Consider a trader holding some position of shares $X(t)$ at time $t$ where $X(0) = x_0$. Price evolves as $p(t)$ and we assume shares were bought at price $p(0) = p_0$.

For now, we assume:

  • Price follows geometric Brownian motion with zero drift and known variance.

  • No market impact and infinite liquidity: the position is closed instantaneously at time $t_c$ where $0<t_c<T$.

  • The full position is liquidated at once

  • There is some finite end-time $T$ at which the trader is forced to close his position.

(Side-note: I think the problem generalises to optimal execution, if we include market impact and allow slices of $X(t)$ to be traded.)

The problem to solve is, what is the optimal time to trade?

I see a number of conflicting interpretations / solutions for this problem:

  1. Trade at the best price after some fraction of $T$ has passed - following the secretary problem (i.e. optimal stopping)
  2. Trade immediately (mean-variance optimisation with risk aversion)

• _EXERCISES_
1 – Extract every line of the records that contains the string "shortInstrumentName", treating the match as case-sensitive.
2 – Continue the passage on optimal trade timing from the point where it stops.
The passage on optimal trade timing and the records are unrelated material.

• _DATA PROVIDED_

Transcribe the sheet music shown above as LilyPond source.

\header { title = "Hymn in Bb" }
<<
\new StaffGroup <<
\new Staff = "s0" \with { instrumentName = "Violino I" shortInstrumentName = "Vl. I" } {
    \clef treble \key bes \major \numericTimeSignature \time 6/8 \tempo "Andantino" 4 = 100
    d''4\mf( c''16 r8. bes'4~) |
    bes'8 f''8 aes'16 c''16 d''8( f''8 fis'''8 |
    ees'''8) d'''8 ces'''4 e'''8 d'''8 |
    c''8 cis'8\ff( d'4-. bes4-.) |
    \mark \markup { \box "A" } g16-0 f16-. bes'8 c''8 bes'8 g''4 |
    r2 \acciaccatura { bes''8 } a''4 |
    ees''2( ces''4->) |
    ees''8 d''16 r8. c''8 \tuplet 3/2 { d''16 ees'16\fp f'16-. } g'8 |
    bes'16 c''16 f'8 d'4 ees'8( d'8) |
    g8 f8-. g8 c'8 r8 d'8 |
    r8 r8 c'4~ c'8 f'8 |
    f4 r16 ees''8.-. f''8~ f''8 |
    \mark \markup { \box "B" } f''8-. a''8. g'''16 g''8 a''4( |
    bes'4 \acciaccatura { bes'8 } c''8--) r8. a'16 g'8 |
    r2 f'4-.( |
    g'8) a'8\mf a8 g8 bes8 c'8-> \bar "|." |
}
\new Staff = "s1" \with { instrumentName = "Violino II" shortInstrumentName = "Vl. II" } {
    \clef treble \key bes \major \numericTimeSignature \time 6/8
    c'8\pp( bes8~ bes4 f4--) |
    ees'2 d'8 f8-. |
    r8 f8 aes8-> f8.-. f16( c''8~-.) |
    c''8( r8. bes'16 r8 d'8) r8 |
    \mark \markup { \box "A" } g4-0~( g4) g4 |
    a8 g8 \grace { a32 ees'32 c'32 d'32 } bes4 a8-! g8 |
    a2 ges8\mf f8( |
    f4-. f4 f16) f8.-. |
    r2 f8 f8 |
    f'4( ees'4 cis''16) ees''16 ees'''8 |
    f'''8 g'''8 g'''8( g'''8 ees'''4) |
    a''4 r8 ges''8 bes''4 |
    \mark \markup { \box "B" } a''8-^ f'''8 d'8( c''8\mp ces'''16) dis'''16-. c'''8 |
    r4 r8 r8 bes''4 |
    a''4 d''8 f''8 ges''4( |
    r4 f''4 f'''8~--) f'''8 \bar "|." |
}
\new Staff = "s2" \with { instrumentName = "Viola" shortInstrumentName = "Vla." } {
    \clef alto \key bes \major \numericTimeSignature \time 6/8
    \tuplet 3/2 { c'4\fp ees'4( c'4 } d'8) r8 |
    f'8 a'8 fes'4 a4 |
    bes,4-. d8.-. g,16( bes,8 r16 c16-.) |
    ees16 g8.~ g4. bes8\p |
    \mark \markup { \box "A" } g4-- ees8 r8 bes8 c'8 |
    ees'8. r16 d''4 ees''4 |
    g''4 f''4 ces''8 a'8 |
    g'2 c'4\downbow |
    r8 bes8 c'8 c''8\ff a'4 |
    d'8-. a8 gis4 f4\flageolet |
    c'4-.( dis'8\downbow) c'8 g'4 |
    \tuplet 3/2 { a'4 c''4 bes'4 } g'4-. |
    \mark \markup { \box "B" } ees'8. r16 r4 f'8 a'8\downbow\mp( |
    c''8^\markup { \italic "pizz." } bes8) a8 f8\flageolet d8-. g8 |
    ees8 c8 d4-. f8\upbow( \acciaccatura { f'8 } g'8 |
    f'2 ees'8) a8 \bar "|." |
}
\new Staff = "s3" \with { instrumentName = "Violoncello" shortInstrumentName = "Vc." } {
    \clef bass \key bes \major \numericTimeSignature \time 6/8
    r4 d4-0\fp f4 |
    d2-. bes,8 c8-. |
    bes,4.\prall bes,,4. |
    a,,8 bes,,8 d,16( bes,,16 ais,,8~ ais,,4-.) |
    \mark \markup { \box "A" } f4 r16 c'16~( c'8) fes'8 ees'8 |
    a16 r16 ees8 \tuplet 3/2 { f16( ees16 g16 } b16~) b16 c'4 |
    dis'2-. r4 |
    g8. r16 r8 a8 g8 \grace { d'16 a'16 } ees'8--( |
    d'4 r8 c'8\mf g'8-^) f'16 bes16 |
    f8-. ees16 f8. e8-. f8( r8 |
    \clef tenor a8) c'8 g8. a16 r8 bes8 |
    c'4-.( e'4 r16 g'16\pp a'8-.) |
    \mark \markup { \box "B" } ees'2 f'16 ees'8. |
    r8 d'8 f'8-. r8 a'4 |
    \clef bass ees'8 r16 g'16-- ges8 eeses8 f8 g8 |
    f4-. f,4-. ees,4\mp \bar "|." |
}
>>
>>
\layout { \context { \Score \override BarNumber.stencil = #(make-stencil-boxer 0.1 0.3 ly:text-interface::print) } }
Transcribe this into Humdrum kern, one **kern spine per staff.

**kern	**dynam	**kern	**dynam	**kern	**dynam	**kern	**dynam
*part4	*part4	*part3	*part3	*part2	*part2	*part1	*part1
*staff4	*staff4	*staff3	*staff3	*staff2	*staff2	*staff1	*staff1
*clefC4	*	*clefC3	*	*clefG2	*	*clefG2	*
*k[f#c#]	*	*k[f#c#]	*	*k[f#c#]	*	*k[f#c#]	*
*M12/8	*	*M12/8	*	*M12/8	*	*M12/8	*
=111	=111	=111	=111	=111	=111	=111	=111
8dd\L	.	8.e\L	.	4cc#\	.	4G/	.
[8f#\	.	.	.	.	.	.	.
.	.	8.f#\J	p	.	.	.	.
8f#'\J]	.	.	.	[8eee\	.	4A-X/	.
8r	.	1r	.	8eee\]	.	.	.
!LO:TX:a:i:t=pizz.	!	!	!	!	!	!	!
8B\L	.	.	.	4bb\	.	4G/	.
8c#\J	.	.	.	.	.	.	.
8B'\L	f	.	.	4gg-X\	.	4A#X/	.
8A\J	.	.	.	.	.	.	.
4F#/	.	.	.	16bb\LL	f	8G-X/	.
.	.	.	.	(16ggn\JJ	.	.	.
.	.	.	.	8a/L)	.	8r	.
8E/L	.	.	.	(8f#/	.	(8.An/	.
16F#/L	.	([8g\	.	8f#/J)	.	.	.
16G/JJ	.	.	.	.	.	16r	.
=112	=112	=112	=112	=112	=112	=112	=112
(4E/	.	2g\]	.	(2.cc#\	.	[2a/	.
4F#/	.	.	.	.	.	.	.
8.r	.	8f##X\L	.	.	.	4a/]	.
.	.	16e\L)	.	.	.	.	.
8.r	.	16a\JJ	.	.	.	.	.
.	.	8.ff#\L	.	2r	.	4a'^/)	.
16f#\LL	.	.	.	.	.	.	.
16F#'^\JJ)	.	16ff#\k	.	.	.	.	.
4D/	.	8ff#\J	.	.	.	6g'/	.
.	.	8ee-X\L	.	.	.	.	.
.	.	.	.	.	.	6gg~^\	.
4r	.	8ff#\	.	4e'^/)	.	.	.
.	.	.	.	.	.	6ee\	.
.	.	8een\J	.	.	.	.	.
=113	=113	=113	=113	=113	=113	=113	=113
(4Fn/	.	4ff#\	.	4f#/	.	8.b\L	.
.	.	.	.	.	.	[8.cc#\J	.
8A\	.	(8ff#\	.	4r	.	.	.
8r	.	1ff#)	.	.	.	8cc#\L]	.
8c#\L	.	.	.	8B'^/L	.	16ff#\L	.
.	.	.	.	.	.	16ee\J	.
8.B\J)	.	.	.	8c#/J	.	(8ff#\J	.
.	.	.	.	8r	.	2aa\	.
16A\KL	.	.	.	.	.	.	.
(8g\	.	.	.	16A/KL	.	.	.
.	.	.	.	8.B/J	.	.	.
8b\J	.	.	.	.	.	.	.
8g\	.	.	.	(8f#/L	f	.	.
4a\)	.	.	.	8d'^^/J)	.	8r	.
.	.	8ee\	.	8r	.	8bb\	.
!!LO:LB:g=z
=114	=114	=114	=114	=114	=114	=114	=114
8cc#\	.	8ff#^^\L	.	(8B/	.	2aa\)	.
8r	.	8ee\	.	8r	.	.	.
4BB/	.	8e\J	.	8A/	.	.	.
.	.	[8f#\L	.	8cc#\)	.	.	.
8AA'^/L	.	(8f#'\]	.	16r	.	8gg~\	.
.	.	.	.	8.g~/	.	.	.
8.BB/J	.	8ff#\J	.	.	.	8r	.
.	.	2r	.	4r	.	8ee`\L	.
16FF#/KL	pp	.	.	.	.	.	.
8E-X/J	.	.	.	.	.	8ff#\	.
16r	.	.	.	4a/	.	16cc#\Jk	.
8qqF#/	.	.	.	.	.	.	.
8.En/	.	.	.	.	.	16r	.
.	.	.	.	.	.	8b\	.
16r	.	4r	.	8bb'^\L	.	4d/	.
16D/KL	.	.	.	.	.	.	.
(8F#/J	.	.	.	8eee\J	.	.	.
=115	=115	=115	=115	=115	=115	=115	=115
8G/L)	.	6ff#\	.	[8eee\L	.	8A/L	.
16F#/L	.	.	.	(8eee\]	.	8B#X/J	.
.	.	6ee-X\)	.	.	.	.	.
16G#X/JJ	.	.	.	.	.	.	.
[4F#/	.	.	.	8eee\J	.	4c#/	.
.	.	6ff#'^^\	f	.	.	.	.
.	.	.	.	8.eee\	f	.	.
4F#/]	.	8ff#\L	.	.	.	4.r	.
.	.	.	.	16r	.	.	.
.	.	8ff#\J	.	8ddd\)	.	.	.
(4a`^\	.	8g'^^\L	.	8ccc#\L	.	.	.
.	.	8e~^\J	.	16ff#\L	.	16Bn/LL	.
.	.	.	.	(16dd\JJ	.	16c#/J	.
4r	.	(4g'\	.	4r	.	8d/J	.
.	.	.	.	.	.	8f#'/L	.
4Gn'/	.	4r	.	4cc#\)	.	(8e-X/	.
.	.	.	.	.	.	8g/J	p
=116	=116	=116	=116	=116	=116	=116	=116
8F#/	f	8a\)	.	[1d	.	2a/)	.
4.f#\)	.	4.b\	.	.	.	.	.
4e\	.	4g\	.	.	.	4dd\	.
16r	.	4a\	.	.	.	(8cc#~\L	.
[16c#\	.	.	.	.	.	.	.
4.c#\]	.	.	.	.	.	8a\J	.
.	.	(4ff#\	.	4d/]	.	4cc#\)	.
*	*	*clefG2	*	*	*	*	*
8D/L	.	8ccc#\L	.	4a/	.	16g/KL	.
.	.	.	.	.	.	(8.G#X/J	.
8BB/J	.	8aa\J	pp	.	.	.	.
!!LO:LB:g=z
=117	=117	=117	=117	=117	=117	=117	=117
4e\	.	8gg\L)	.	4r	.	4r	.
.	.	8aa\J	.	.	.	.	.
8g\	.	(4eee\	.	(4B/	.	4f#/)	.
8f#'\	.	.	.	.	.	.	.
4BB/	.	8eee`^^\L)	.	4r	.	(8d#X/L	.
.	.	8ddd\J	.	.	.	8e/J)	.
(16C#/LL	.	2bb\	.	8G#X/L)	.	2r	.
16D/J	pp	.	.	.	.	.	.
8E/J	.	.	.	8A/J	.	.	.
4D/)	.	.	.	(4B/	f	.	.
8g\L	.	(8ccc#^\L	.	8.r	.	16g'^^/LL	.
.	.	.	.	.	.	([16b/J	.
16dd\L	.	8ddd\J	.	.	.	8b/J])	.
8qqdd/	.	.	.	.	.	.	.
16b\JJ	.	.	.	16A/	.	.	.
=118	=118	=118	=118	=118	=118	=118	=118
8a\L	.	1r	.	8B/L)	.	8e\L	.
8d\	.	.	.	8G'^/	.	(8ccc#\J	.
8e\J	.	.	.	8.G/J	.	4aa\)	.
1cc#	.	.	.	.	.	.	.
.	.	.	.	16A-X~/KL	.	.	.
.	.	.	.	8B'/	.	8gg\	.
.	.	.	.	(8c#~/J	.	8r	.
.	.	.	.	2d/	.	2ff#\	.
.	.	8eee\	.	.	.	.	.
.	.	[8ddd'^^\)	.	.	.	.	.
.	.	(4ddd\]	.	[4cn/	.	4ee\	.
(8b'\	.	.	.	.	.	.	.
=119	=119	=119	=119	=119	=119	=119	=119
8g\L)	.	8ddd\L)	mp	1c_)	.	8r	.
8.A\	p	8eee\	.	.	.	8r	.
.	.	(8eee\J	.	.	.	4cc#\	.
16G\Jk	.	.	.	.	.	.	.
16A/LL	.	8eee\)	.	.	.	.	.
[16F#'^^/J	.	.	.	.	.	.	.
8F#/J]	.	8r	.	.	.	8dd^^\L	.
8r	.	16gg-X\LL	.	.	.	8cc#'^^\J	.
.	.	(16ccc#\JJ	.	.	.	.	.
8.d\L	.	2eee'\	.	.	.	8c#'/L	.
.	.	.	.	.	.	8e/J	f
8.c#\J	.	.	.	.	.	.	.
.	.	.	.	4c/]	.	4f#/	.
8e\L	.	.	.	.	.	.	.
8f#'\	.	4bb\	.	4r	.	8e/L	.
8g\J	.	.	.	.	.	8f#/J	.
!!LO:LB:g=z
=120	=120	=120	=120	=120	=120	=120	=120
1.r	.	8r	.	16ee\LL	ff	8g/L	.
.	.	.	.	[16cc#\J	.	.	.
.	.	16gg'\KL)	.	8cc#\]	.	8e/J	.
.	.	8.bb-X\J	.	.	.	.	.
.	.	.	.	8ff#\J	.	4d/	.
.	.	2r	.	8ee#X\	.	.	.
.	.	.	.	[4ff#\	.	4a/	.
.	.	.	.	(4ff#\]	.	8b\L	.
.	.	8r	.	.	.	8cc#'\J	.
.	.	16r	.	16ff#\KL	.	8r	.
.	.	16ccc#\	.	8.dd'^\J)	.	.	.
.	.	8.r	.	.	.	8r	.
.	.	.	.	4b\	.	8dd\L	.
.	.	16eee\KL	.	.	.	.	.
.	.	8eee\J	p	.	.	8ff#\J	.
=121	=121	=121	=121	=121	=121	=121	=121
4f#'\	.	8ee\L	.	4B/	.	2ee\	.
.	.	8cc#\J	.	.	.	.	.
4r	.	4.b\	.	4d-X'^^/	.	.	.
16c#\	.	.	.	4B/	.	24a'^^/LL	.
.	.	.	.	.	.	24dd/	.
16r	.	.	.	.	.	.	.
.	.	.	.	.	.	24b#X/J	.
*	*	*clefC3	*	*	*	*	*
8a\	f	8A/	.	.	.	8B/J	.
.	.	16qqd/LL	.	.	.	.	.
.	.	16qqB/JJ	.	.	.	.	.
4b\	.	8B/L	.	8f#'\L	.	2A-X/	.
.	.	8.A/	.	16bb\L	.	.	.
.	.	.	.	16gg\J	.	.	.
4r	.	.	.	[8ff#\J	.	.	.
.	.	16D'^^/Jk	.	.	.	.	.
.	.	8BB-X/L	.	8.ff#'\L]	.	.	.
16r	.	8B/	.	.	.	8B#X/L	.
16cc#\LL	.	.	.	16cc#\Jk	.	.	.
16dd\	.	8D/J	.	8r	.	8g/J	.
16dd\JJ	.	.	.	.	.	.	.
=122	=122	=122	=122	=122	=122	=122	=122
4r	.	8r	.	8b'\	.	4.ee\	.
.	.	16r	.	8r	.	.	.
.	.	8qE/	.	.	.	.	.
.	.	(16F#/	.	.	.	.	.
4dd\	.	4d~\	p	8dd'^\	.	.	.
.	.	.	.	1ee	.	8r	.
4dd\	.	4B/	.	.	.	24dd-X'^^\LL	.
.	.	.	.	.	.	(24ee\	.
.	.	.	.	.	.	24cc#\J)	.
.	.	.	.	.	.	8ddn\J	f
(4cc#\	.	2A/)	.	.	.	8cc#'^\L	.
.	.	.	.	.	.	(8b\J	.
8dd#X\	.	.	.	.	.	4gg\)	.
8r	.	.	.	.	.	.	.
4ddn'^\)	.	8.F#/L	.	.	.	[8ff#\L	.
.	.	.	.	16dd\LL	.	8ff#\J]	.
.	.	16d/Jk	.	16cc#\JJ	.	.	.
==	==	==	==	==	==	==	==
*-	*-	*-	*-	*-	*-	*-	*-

• _EXPECTED OUTPUTS_
1 –
\new Staff = "s0" \with { instrumentName = "Violino I" shortInstrumentName = "Vl. I" } {
\new Staff = "s1" \with { instrumentName = "Violino II" shortInstrumentName = "Vl. II" } {
\new Staff = "s2" \with { instrumentName = "Viola" shortInstrumentName = "Vla." } {
\new Staff = "s3" \with { instrumentName = "Violoncello" shortInstrumentName = "Vc." } {

2 –
  3. Trade with zero/negative risk aversion; allow time to pass and close the position depending on some other metric (e.g. $\operatorname{P} (p(T) > p(0) \,| \,p(t) )$.
  4. Trade at $T$, if we treat this as an American option without dividends

Side-note; if the answer is (2) or (3), this suggests that risk-aversion determines the optimal execution time; this seems to simply substitute one problem for another.

In conclusion, to 'learn' the optimal time seems to depend on the interpretation. If it is option (1) I don't think anything can be learned. If option (2) or (3), the problem becomes instead one of training the parameters of some risk-aversion model (and seeing which risk-aversion results in the largest PnL).

Which of the above interpretations is correct?

If it is an optimal stopping problem, is it even possible to learn/train anything - given the constraints/assumptions above? In this case, how would relaxing these constraints impact the conclusion?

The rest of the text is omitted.